Doctors at Vernon Jubilee Hospital may be setting new standards in improving wait times for patients requiring Endoscopy and in diagnosing gastrointestinal cancers.
A new UBC study shows a new clinic model that began last year at the hospital has had dramatic results.
The study shows the Rapid Access Clinic for Endoscopy – also known as RACE – cut the average wait time for urgent Endoscopy by almost 90 per cent.
As a result, there were more than four times as many cancers diagnosed in this patients.
One of the study’s authors, Dr Jacqueline Reid, says it’s significant and patient outcomes can be improved.
The study shows that the time from referral from a family or emergency doctor to actually having an endoscopy was significantly reduced from 97.7 to 12.1 days.

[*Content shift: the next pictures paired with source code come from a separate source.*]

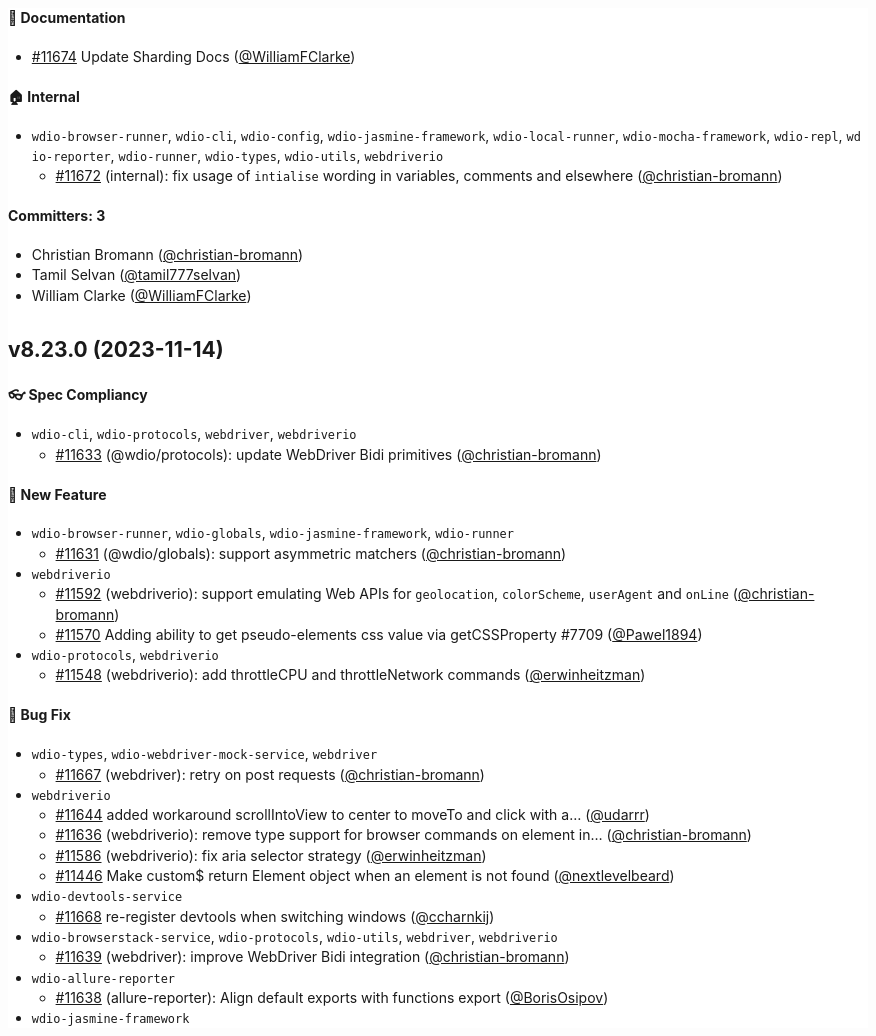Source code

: #### :memo: Documentation
* [#11674](https://github.com/webdriverio/webdriverio/pull/11674) Update Sharding Docs ([@WilliamFClarke](https://github.com/WilliamFClarke))

#### :house: Internal
* `wdio-browser-runner`, `wdio-cli`, `wdio-config`, `wdio-jasmine-framework`, `wdio-local-runner`, `wdio-mocha-framework`, `wdio-repl`, `wdio-reporter`, `wdio-runner`, `wdio-types`, `wdio-utils`, `webdriverio`
  * [#11672](https://github.com/webdriverio/webdriverio/pull/11672) (internal): fix usage of `intialise` wording in variables, comments and elsewhere ([@christian-bromann](https://github.com/christian-bromann))

#### Committers: 3
- Christian Bromann ([@christian-bromann](https://github.com/christian-bromann))
- Tamil Selvan ([@tamil777selvan](https://github.com/tamil777selvan))
- William Clarke ([@WilliamFClarke](https://github.com/WilliamFClarke))


## v8.23.0 (2023-11-14)

#### :eyeglasses: Spec Compliancy
* `wdio-cli`, `wdio-protocols`, `webdriver`, `webdriverio`
  * [#11633](https://github.com/webdriverio/webdriverio/pull/11633) (@wdio/protocols): update WebDriver Bidi primitives ([@christian-bromann](https://github.com/christian-bromann))

#### :rocket: New Feature
* `wdio-browser-runner`, `wdio-globals`, `wdio-jasmine-framework`, `wdio-runner`
  * [#11631](https://github.com/webdriverio/webdriverio/pull/11631) (@wdio/globals): support asymmetric matchers ([@christian-bromann](https://github.com/christian-bromann))
* `webdriverio`
  * [#11592](https://github.com/webdriverio/webdriverio/pull/11592) (webdriverio): support emulating Web APIs for `geolocation`, `colorScheme`, `userAgent` and `onLine` ([@christian-bromann](https://github.com/christian-bromann))
  * [#11570](https://github.com/webdriverio/webdriverio/pull/11570) Adding ability to get pseudo-elements css value via getCSSProperty #7709 ([@Pawel1894](https://github.com/Pawel1894))
* `wdio-protocols`, `webdriverio`
  * [#11548](https://github.com/webdriverio/webdriverio/pull/11548) (webdriverio): add throttleCPU and throttleNetwork commands ([@erwinheitzman](https://github.com/erwinheitzman))

#### :bug: Bug Fix
* `wdio-types`, `wdio-webdriver-mock-service`, `webdriver`
  * [#11667](https://github.com/webdriverio/webdriverio/pull/11667) (webdriver): retry on post requests ([@christian-bromann](https://github.com/christian-bromann))
* `webdriverio`
  * [#11644](https://github.com/webdriverio/webdriverio/pull/11644) added workaround scrollIntoView to center  to moveTo and click with a… ([@udarrr](https://github.com/udarrr))
  * [#11636](https://github.com/webdriverio/webdriverio/pull/11636) (webdriverio): remove type support for browser commands on element in… ([@christian-bromann](https://github.com/christian-bromann))
  * [#11586](https://github.com/webdriverio/webdriverio/pull/11586) (webdriverio): fix aria selector strategy ([@erwinheitzman](https://github.com/erwinheitzman))
  * [#11446](https://github.com/webdriverio/webdriverio/pull/11446) Make custom$ return Element object when an element is not found ([@nextlevelbeard](https://github.com/nextlevelbeard))
* `wdio-devtools-service`
  * [#11668](https://github.com/webdriverio/webdriverio/pull/11668) re-register devtools when switching windows ([@ccharnkij](https://github.com/ccharnkij))
* `wdio-browserstack-service`, `wdio-protocols`, `wdio-utils`, `webdriver`, `webdriverio`
  * [#11639](https://github.com/webdriverio/webdriverio/pull/11639) (webdriver): improve WebDriver Bidi integration ([@christian-bromann](https://github.com/christian-bromann))
* `wdio-allure-reporter`
  * [#11638](https://github.com/webdriverio/webdriverio/pull/11638) (allure-reporter): Align default exports with functions export ([@BorisOsipov](https://github.com/BorisOsipov))
* `wdio-jasmine-framework`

Lead author, Dr. Hamish Hwang, VJH general surgeon and clinical assistant professor with the UBC Department of Surgery says “the clinic uses a direct-to-endoscopy process for worrisome symptoms like bleeding or weight loss.”
When “referrals are made from within the hospital or from family physicians in the community, patients bypass an office appointment and get their scope within two weeks.”

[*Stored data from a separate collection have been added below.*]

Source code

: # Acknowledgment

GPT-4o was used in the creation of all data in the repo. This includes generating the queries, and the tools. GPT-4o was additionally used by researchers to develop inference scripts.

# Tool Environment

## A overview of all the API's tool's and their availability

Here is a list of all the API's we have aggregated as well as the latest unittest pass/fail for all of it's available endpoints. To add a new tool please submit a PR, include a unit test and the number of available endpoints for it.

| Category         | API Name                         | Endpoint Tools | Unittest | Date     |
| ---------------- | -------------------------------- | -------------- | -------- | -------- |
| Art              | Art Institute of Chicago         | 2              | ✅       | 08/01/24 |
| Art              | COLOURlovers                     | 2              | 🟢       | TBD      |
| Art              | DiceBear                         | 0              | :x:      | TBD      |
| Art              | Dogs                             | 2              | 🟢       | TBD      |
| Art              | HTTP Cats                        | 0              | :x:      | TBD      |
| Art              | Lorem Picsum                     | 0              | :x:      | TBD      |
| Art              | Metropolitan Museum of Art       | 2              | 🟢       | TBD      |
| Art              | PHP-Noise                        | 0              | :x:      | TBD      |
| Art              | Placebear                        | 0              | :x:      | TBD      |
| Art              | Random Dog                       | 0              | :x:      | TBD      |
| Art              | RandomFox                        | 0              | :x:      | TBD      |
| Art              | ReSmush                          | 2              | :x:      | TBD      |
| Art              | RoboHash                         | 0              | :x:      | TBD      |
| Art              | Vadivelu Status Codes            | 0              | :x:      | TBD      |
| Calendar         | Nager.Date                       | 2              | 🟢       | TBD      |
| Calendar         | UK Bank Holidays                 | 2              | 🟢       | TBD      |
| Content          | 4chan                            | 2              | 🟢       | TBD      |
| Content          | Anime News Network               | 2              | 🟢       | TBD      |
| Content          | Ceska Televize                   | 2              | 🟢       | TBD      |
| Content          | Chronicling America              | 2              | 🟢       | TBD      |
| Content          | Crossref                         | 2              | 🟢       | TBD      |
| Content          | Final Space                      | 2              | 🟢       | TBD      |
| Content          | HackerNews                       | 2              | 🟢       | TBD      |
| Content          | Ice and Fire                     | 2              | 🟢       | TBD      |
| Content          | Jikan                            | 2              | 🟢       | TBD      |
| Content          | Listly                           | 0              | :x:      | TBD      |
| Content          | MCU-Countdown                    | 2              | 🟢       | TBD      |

The study also found that when dedicating time for patients in hospital requiring an emergency endoscopy, nursing overtime costs for the hospital decreased by 69 per cent.
Dr. Hwang says the clinic works because of the cooperation between physicians and administrators to put the RACE model into action, and evaluate its effectiveness scientifically.
He says “This new clinic is a great example of how, when people put their heads together, they can improve patient care and lower costs”
Dr Hwang says he believes the clinic model could easily be adapted to fit within other community hospitals right across the country.